#### [YOUR TASK]
For the material below, please count the lines containing "Indonesia". Reply with the count alone.

#### [DATA EXCERPTS]
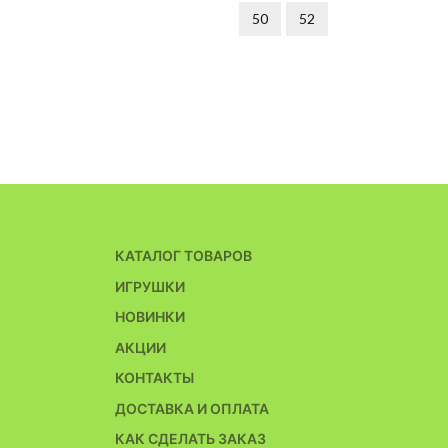
50
52
КАТАЛОГ ТОВАРОВ
ИГРУШКИ
НОВИНКИ
АКЦИИ
КОНТАКТЫ
ДОСТАВКА И ОПЛАТА
КАК СДЕЛАТЬ ЗАКАЗ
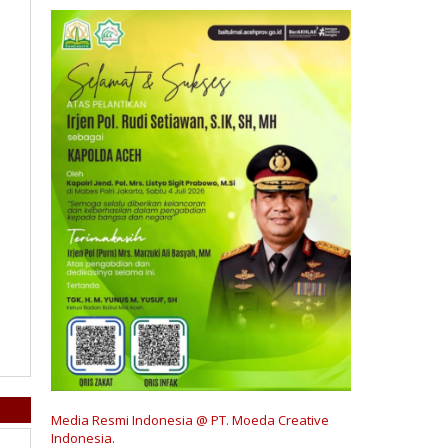
Media Resmi Indonesia @ PT. Moeda Creative
Indonesia.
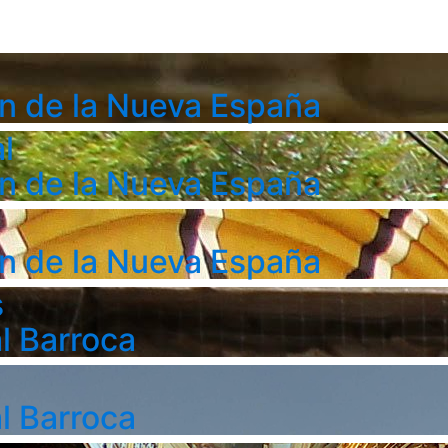
n de la Nueva España
l
n de la Nueva España
n de la Nueva España
s
l Barroca
l Barroca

#### [TASK RESULT]
2